I wouldn’t be without either color of this effervescent plant. I use both colors amongst the edge plants in the first and second tiers of planted beds and also in ledge, street and driveway pockets. The pink form is, however, more rare. Since it is subject to genetic interchange with the species purple form which tends to be dominant, without intervention, the pinks will get married up with purples and that will soon spell the end of the pink strain that Canon Went so nicely set aside for us.

If you isolate a colony of pinks from the purples, in a location out of the ‘bee line’, or otherwise away from the purples so there won’t be much chance of back cross, and if you remove any reversions to purple that do crop up in that pure colony over time, you will help to preserve the pinks for the long future.
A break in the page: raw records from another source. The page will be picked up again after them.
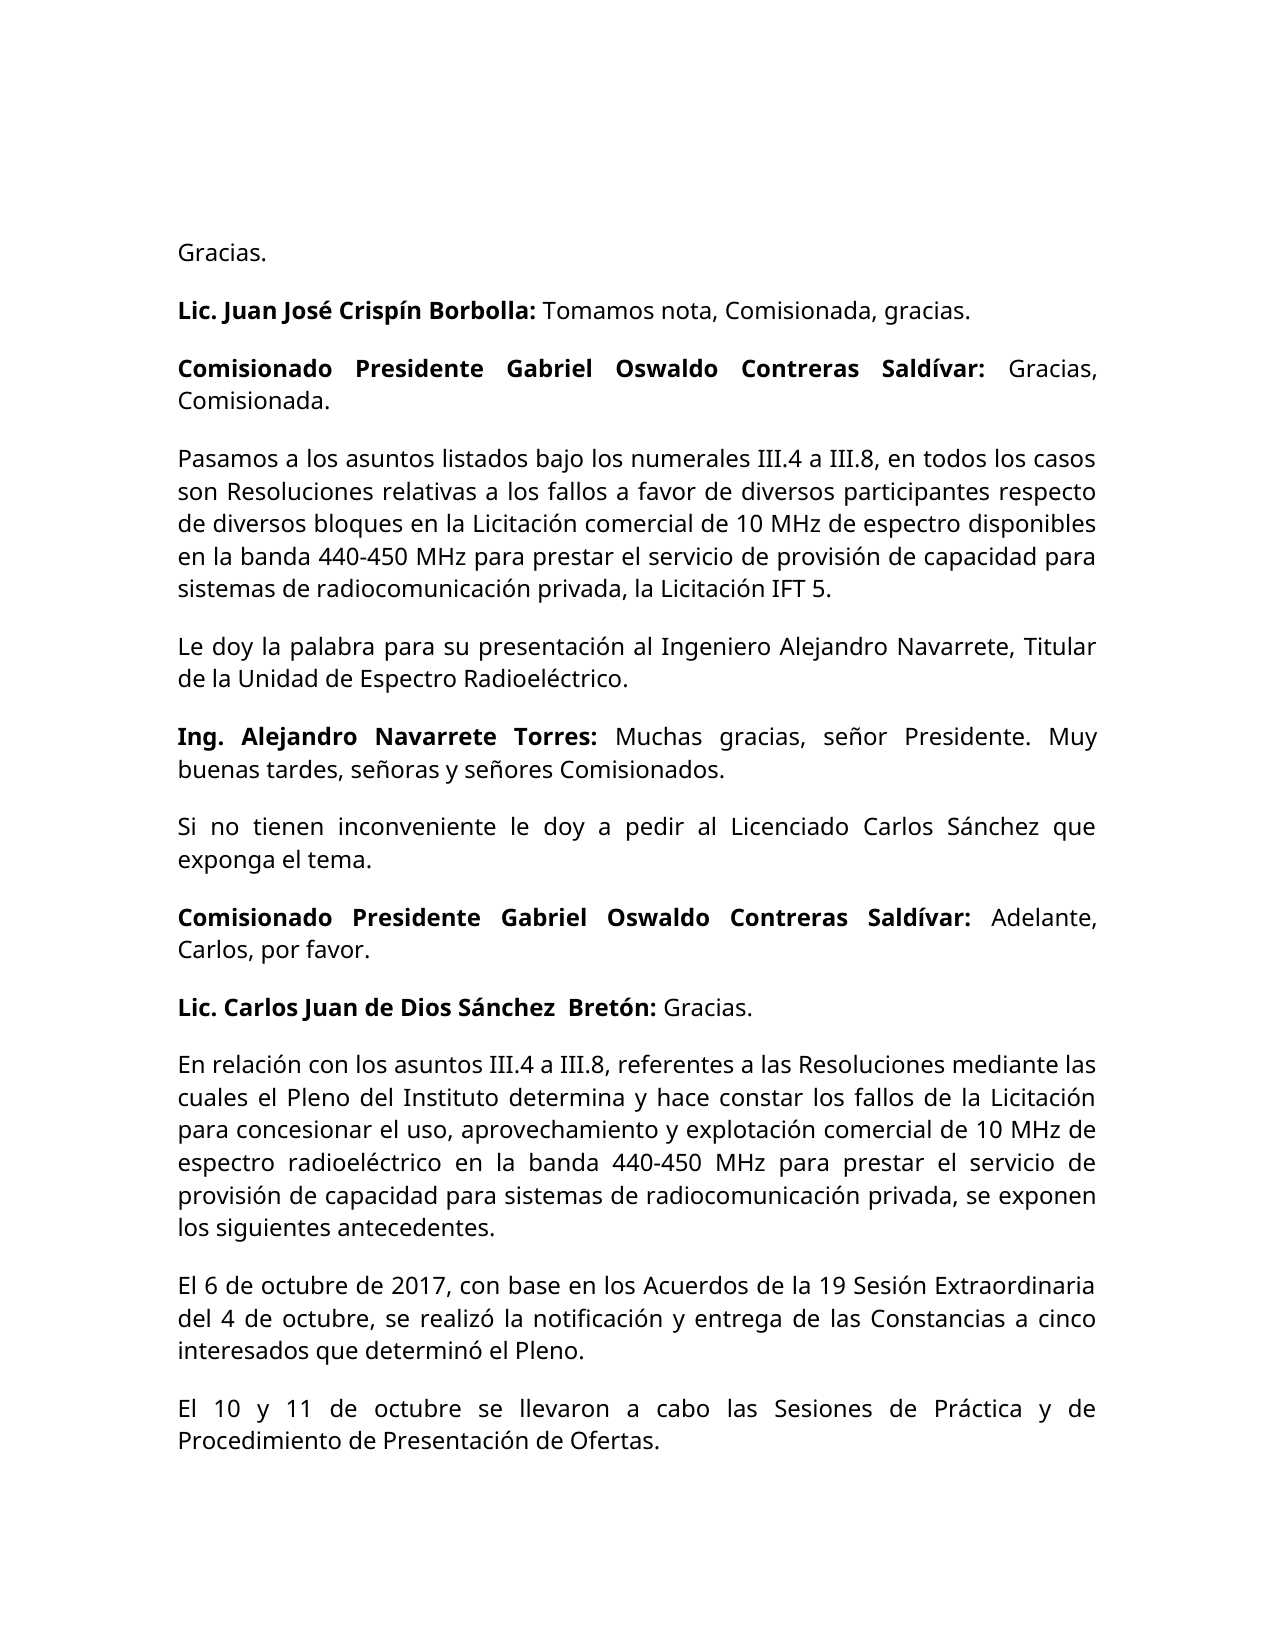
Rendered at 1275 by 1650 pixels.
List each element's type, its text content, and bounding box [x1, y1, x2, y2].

text En relación con los asuntos III.4 a III.8, referentes a las Resoluciones mediante las cuales el Pleno del Instituto determina y hace constar los fallos de la Licitación para concesionar el uso, aprovechamiento y explotación comercial de 10 MHz de espectro radioeléctrico en la banda 440-450 MHz para prestar el servicio de provisión de capacidad para sistemas de radiocomunicación privada, se exponen los siguientes antecedentes. [177, 1048, 1098, 1244]
text El 6 de octubre de 2017, con base en los Acuerdos de la 19 Sesión Extraordinaria del 4 de octubre, se realizó la notificación y entrega de las Constancias a cinco interesados que determinó el Pleno. [177, 1269, 1098, 1367]
text Le doy la palabra para su presentación al Ingeniero Alejandro Navarrete, Titular de la Unidad de Espectro Radioeléctrico. [177, 630, 1098, 695]
text Lic. Carlos Juan de Dios Sánchez Bretón: Gracias. [177, 991, 1098, 1023]
text Gracias. [177, 236, 1098, 269]
text Comisionado Presidente Gabriel Oswaldo Contreras Saldívar: Gracias, Comisionada. [177, 351, 1098, 417]
text Si no tienen inconveniente le doy a pedir al Licenciado Carlos Sánchez que exponga el tema. [177, 810, 1098, 875]
text El 10 y 11 de octubre se llevaron a cabo las Sesiones de Práctica y de Procedimiento de Presentación de Ofertas. [177, 1392, 1098, 1457]
text Pasamos a los asuntos listados bajo los numerales III.4 a III.8, en todos los casos son Resoluciones relativas a los fallos a favor de diversos participantes respecto de diversos bloques en la Licitación comercial de 10 MHz de espectro disponibles en la banda 440-450 MHz para prestar el servicio de provisión de capacidad para sistemas de radiocomunicación privada, la Licitación IFT 5. [177, 442, 1098, 605]
text Ing. Alejandro Navarrete Torres: Muchas gracias, señor Presidente. Muy buenas tardes, señoras y señores Comisionados. [177, 720, 1098, 785]
text Comisionado Presidente Gabriel Oswaldo Contreras Saldívar: Adelante, Carlos, por favor. [177, 900, 1098, 966]
text Lic. Juan José Crispín Borbolla: Tomamos nota, Comisionada, gracias. [177, 294, 1098, 326]
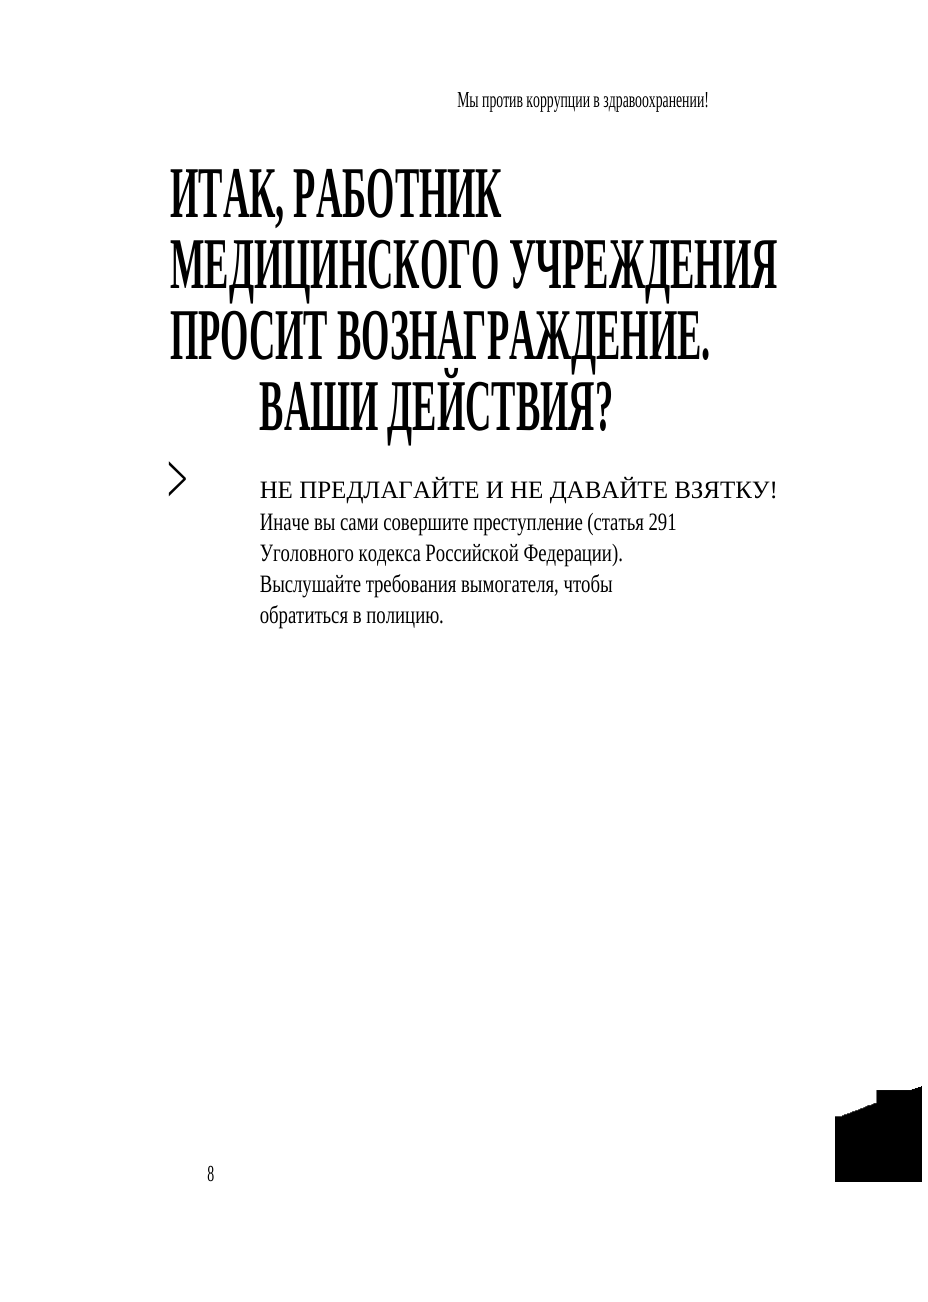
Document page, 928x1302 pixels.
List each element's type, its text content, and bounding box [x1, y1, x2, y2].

text НЕ ПРЕДЛАГАЙТЕ И НЕ ДАВАЙТЕ ВЗЯТКУ! [170, 474, 796, 505]
picture [835, 1086, 922, 1182]
text ИТАК, РАБОТНИК МЕДИЦИНСКОГО УЧРЕЖДЕНИЯ ПРОСИТ ВОЗНАГРАЖДЕНИЕ. ВАШИ ДЕЙСТВИЯ? [170, 161, 796, 445]
text Иначе вы сами совершите преступление (статья 291 Уголовного кодекса Российской Федерации). Выслушайте требования вымогателя, чтобы обратиться в полицию. [170, 505, 742, 629]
If you take seeds from these more purely pink groupings and share or otherwise distribute them to places where their own color form can be isolated and thus predominate, that helps too.

As long as you considerately do this isolation in certain particular places, you can freely enjoy having both color cousins together elsewhere in your gardens. Where I want to keep both colors together, I rogue out a larger percentage of the purple babies to keep plenty of places for the pinks to succeed.

Streetside Champs

Both color forms are also Streetside Champions, meaning that they can look lovely with little care wherever a suitable crevice can be found and are tough enough for along the edges of moderately traveled streets, even with the sand, salt, pee and heaped up snow that affects the edges of our paved places in New England.

The Purple form is even more robust than the Pink, but both colors are very easy seeders, ready, willing and able plants with few pests or problems of any kind, except for their (over) enthusiasm. The bees and company find them irresistible.